In celebration of Labor Day, President Obama on September 7, 2015 announced an Executive Order requiring federal contractors to provide minimum amounts of paid sick leave to their employees. This rule follows others, such as the $10.10 mandatory minimum wage, that make a broad statement but apply only to employers who do business with the federal government, and whose employment relationships the White House can affect directly, without having to go through Congress.

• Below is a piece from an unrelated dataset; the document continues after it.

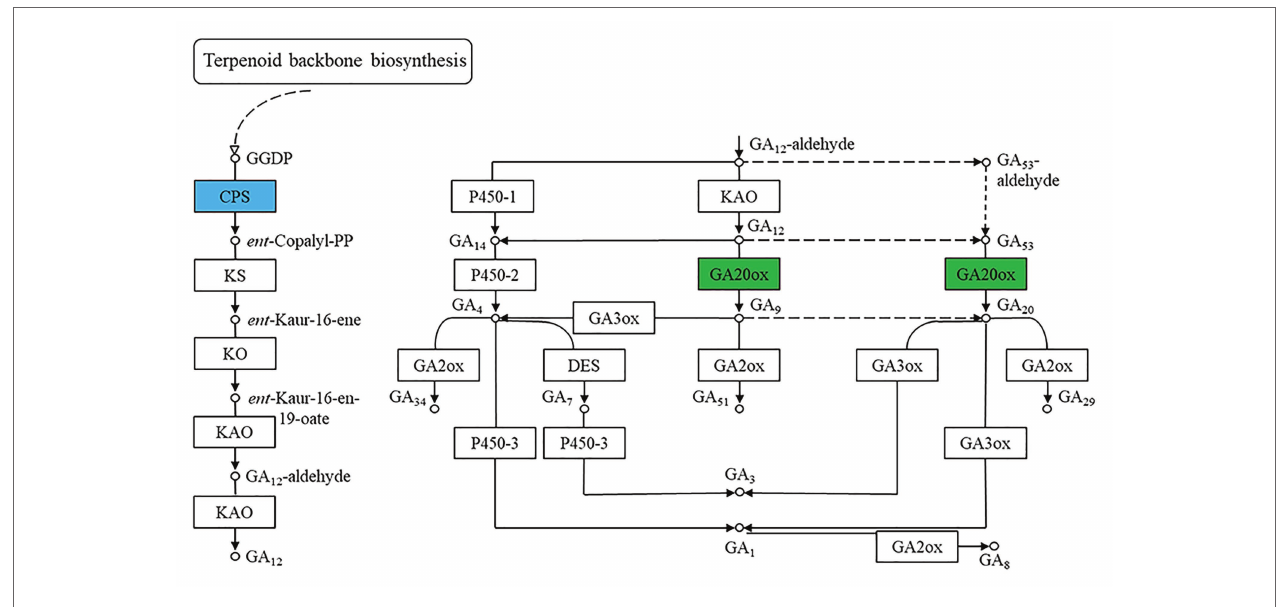
FIGURE 9 | Differentially expressed genes of the gibberellin synthesis pathway. The boxes filled with green represent enzymes containing significantly downregulated DEGs in qd . The box filled with blue represents the enzymes that contained significantly upregulated and downregulated DEGs in qd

When the rule takes effect January 1, 2017, covered employers will have to provide seven (7) days or more of paid sick leave annually, including paid leave allowing for family care. The rules are quite specific and provide, among other things, that:
- Employees shall earn not less than 1 hour of paid sick leave for every 30 hours worked;
- A contractor may not set a limit on the total accrual of paid sick leave per year at less than 56 hours;
- Paid sick leave may be used by an employee for an absence resulting from physical or mental illness, injury, or medical condition; obtaining diagnostic or preventative care; caring for a child, parent, spouse, domestic partner, or any other individual related by blood or affinity whose close association with the employee is the equivalent of a family relationship; or is a victim of domestic violence, sexual assault, or stalking, including seeking assistance from a victim services organization or taking related legal action;
- Accrued paid sick leave must carry over from one year to the next;
- An employer is not required to pay an employee for unused leave upon separation, but any balance must be reinstated for employees rehired within 12 months after a job separation; and
- An employer may only require certification of the need for leave if it is for a period of more than 3 days.
The Secretary of Labor will be responsible for enforcing the law, including issuing regulations and prosecuting any retaliation claims. It remains to be seen whether the regulations will permit employers who offer paid time off (PTO) in lieu of separate sick or vacation leave to continue that practice, so long as the leave may be used in a manner consistent with the Presidential directive.
The benefits available to federal employees under this Executive Order are somewhat more generous and the employee responsibilities more relaxed than those available under the Family and Medical Leave Act (FMLA) or any other federal law – for example, it would cover going to court to apply for a protective order against an abusive domestic partner.
The effective date of January 1, 2017 is just weeks before the inauguration of our next President, and he or she will have the right unilaterally to rescind this Executive Order.